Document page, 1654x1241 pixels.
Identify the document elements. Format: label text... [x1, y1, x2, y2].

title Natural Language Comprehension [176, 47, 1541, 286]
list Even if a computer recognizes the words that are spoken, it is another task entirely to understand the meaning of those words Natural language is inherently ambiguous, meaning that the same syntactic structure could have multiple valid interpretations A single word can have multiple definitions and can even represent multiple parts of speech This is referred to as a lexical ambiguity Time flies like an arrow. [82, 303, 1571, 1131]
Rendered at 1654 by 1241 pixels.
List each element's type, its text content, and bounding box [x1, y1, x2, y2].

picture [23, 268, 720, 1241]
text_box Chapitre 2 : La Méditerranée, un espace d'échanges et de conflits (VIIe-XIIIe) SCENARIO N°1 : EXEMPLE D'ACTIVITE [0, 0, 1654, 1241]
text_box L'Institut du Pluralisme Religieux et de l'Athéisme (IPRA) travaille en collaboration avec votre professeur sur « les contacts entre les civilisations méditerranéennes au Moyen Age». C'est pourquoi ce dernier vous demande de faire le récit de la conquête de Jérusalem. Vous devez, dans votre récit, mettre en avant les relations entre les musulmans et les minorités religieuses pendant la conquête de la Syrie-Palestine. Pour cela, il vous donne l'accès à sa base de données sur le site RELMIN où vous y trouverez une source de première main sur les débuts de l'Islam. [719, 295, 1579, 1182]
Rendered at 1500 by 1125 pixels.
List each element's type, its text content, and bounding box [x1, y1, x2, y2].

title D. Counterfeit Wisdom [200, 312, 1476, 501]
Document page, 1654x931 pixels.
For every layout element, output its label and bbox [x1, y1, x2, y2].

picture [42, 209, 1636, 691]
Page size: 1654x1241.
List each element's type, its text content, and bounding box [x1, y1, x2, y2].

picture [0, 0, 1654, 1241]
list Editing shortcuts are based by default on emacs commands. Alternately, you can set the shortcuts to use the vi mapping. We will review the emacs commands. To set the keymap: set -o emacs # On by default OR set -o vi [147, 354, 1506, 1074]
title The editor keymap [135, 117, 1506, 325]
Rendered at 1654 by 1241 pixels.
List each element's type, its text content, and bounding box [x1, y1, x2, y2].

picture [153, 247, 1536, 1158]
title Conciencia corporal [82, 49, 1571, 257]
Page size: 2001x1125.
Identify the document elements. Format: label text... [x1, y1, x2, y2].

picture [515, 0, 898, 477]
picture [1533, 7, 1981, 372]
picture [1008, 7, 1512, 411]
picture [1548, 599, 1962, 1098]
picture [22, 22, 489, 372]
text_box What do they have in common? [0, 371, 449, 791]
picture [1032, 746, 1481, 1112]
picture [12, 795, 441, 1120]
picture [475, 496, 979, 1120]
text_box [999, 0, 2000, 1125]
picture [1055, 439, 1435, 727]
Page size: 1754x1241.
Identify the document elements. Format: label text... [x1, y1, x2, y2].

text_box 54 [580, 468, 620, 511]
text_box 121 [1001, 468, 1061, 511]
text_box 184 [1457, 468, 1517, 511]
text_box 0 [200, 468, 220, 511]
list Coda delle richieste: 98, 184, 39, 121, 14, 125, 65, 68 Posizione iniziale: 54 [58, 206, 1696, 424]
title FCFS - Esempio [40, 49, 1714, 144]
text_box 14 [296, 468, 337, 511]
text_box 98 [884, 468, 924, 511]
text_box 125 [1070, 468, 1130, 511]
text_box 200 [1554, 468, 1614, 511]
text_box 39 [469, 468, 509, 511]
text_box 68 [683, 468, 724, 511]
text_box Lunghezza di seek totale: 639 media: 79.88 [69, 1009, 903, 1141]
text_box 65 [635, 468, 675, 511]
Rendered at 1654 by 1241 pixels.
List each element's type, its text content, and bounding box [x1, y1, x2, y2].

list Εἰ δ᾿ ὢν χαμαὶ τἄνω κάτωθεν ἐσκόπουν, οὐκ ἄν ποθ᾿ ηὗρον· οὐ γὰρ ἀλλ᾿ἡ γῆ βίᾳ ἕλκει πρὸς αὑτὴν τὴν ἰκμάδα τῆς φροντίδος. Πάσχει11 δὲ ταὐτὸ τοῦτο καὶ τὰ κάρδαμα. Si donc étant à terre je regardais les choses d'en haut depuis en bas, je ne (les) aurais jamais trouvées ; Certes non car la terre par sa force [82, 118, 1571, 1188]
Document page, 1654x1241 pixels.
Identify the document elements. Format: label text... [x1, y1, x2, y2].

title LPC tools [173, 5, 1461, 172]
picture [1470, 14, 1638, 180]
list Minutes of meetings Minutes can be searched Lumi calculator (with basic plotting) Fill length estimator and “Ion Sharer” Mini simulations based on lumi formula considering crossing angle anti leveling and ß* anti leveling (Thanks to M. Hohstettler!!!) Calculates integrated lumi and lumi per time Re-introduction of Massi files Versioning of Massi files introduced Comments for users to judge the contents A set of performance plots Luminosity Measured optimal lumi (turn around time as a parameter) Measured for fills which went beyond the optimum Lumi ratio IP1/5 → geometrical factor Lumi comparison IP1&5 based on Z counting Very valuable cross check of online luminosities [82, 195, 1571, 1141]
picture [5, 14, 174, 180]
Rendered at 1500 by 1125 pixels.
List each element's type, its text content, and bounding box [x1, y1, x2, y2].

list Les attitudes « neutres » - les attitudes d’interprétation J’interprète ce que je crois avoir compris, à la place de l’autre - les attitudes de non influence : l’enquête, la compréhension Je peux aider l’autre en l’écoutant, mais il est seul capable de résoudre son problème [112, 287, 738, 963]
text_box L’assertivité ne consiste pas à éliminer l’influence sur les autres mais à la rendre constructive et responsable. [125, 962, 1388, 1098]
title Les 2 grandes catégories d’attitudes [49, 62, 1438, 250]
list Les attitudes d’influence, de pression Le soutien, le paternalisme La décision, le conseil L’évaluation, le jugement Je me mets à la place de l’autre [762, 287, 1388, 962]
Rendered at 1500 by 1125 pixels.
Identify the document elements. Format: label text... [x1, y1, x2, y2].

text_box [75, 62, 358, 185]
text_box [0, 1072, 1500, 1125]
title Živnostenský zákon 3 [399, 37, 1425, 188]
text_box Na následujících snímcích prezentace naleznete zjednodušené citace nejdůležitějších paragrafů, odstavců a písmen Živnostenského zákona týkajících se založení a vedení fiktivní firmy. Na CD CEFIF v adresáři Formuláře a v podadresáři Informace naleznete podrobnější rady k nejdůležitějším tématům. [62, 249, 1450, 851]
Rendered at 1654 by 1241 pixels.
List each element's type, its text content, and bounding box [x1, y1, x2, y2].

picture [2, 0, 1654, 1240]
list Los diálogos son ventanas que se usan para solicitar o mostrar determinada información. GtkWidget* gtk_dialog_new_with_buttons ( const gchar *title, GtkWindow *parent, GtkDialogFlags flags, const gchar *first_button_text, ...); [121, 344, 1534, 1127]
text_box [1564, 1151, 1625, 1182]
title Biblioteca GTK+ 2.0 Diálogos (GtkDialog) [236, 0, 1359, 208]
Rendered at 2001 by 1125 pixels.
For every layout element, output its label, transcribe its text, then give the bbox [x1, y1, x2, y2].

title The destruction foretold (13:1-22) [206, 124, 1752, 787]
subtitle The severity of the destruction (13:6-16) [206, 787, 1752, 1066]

* * * * *

Exercise task:
Can you recast every line of the listing above as a JSON list of strings, one string per line, with blank lines left out?

Written response:
[
  "Document page, 1654x1241 pixels.",
  "Identify the document elements. Format: label text... [x1, y1, x2, y2].",
  "title Natural Language Comprehension [176, 47, 1541, 286]",
  "list Even if a computer recognizes the words that are spoken, it is another task entirely to understand the meaning of those words Natural language is inherently ambiguous, meaning that the same syntactic structure could have multiple valid interpretations A single word can have multiple definitions and can even represent multiple parts of speech This is referred to as a lexical ambiguity Time flies like an arrow. [82, 303, 1571, 1131]",
  "Rendered at 1654 by 1241 pixels.",
  "List each element's type, its text content, and bounding box [x1, y1, x2, y2].",
  "picture [23, 268, 720, 1241]",
  "text_box Chapitre 2 : La Méditerranée, un espace d'échanges et de conflits (VIIe-XIIIe) SCENARIO N°1 : EXEMPLE D'ACTIVITE [0, 0, 1654, 1241]",
  "text_box L'Institut du Pluralisme Religieux et de l'Athéisme (IPRA) travaille en collaboration avec votre professeur sur « les contacts entre les civilisations méditerranéennes au Moyen Age». C'est pourquoi ce dernier vous demande de faire le récit de la conquête de Jérusalem. Vous devez, dans votre récit, mettre en avant les relations entre les musulmans et les minorités religieuses pendant la conquête de la Syrie-Palestine. Pour cela, il vous donne l'accès à sa base de données sur le site RELMIN où vous y trouverez une source de première main sur les débuts de l'Islam. [719, 295, 1579, 1182]",
  "Rendered at 1500 by 1125 pixels.",
  "List each element's type, its text content, and bounding box [x1, y1, x2, y2].",
  "title D. Counterfeit Wisdom [200, 312, 1476, 501]",
  "Document page, 1654x931 pixels.",
  "For every layout element, output its label and bbox [x1, y1, x2, y2].",
  "picture [42, 209, 1636, 691]",
  "Page size: 1654x1241.",
  "List each element's type, its text content, and bounding box [x1, y1, x2, y2].",
  "picture [0, 0, 1654, 1241]",
  "list Editing shortcuts are based by default on emacs commands. Alternately, you can set the shortcuts to use the vi mapping. We will review the emacs commands. To set the keymap: set -o emacs # On by default OR set -o vi [147, 354, 1506, 1074]",
  "title The editor keymap [135, 117, 1506, 325]",
  "Rendered at 1654 by 1241 pixels.",
  "List each element's type, its text content, and bounding box [x1, y1, x2, y2].",
  "picture [153, 247, 1536, 1158]",
  "title Conciencia corporal [82, 49, 1571, 257]",
  "Page size: 2001x1125.",
  "Identify the document elements. Format: label text... [x1, y1, x2, y2].",
  "picture [515, 0, 898, 477]",
  "picture [1533, 7, 1981, 372]",
  "picture [1008, 7, 1512, 411]",
  "picture [1548, 599, 1962, 1098]",
  "picture [22, 22, 489, 372]",
  "text_box What do they have in common? [0, 371, 449, 791]",
  "picture [1032, 746, 1481, 1112]",
  "picture [12, 795, 441, 1120]",
  "picture [475, 496, 979, 1120]",
  "text_box [999, 0, 2000, 1125]",
  "picture [1055, 439, 1435, 727]",
  "Page size: 1754x1241.",
  "Identify the document elements. Format: label text... [x1, y1, x2, y2].",
  "text_box 54 [580, 468, 620, 511]",
  "text_box 121 [1001, 468, 1061, 511]",
  "text_box 184 [1457, 468, 1517, 511]",
  "text_box 0 [200, 468, 220, 511]",
  "list Coda delle richieste: 98, 184, 39, 121, 14, 125, 65, 68 Posizione iniziale: 54 [58, 206, 1696, 424]",
  "title FCFS - Esempio [40, 49, 1714, 144]",
  "text_box 14 [296, 468, 337, 511]",
  "text_box 98 [884, 468, 924, 511]",
  "text_box 125 [1070, 468, 1130, 511]",
  "text_box 200 [1554, 468, 1614, 511]",
  "text_box 39 [469, 468, 509, 511]",
  "text_box 68 [683, 468, 724, 511]",
  "text_box Lunghezza di seek totale: 639 media: 79.88 [69, 1009, 903, 1141]",
  "text_box 65 [635, 468, 675, 511]",
  "Rendered at 1654 by 1241 pixels.",
  "List each element's type, its text content, and bounding box [x1, y1, x2, y2].",
  "list Εἰ δ᾿ ὢν χαμαὶ τἄνω κάτωθεν ἐσκόπουν, οὐκ ἄν ποθ᾿ ηὗρον· οὐ γὰρ ἀλλ᾿ἡ γῆ βίᾳ ἕλκει πρὸς αὑτὴν τὴν ἰκμάδα τῆς φροντίδος. Πάσχει11 δὲ ταὐτὸ τοῦτο καὶ τὰ κάρδαμα. Si donc étant à terre je regardais les choses d'en haut depuis en bas, je ne (les) aurais jamais trouvées ; Certes non car la terre par sa force [82, 118, 1571, 1188]",
  "Document page, 1654x1241 pixels.",
  "Identify the document elements. Format: label text... [x1, y1, x2, y2].",
  "title LPC tools [173, 5, 1461, 172]",
  "picture [1470, 14, 1638, 180]",
  "list Minutes of meetings Minutes can be searched Lumi calculator (with basic plotting) Fill length estimator and “Ion Sharer” Mini simulations based on lumi formula considering crossing angle anti leveling and ß* anti leveling (Thanks to M. Hohstettler!!!) Calculates integrated lumi and lumi per time Re-introduction of Massi files Versioning of Massi files introduced Comments for users to judge the contents A set of performance plots Luminosity Measured optimal lumi (turn around time as a parameter) Measured for fills which went beyond the optimum Lumi ratio IP1/5 → geometrical factor Lumi comparison IP1&5 based on Z counting Very valuable cross check of online luminosities [82, 195, 1571, 1141]",
  "picture [5, 14, 174, 180]",
  "Rendered at 1500 by 1125 pixels.",
  "List each element's type, its text content, and bounding box [x1, y1, x2, y2].",
  "list Les attitudes « neutres » - les attitudes d’interprétation J’interprète ce que je crois avoir compris, à la place de l’autre - les attitudes de non influence : l’enquête, la compréhension Je peux aider l’autre en l’écoutant, mais il est seul capable de résoudre son problème [112, 287, 738, 963]",
  "text_box L’assertivité ne consiste pas à éliminer l’influence sur les autres mais à la rendre constructive et responsable. [125, 962, 1388, 1098]",
  "title Les 2 grandes catégories d’attitudes [49, 62, 1438, 250]",
  "list Les attitudes d’influence, de pression Le soutien, le paternalisme La décision, le conseil L’évaluation, le jugement Je me mets à la place de l’autre [762, 287, 1388, 962]",
  "Rendered at 1500 by 1125 pixels.",
  "Identify the document elements. Format: label text... [x1, y1, x2, y2].",
  "text_box [75, 62, 358, 185]",
  "text_box [0, 1072, 1500, 1125]",
  "title Živnostenský zákon 3 [399, 37, 1425, 188]",
  "text_box Na následujících snímcích prezentace naleznete zjednodušené citace nejdůležitějších paragrafů, odstavců a písmen Živnostenského zákona týkajících se založení a vedení fiktivní firmy. Na CD CEFIF v adresáři Formuláře a v podadresáři Informace naleznete podrobnější rady k nejdůležitějším tématům. [62, 249, 1450, 851]",
  "Rendered at 1654 by 1241 pixels.",
  "List each element's type, its text content, and bounding box [x1, y1, x2, y2].",
  "picture [2, 0, 1654, 1240]",
  "list Los diálogos son ventanas que se usan para solicitar o mostrar determinada información. GtkWidget* gtk_dialog_new_with_buttons ( const gchar *title, GtkWindow *parent, GtkDialogFlags flags, const gchar *first_button_text, ...); [121, 344, 1534, 1127]",
  "text_box [1564, 1151, 1625, 1182]",
  "title Biblioteca GTK+ 2.0 Diálogos (GtkDialog) [236, 0, 1359, 208]",
  "Rendered at 2001 by 1125 pixels.",
  "For every layout element, output its label, transcribe its text, then give the bbox [x1, y1, x2, y2].",
  "title The destruction foretold (13:1-22) [206, 124, 1752, 787]",
  "subtitle The severity of the destruction (13:6-16) [206, 787, 1752, 1066]"
]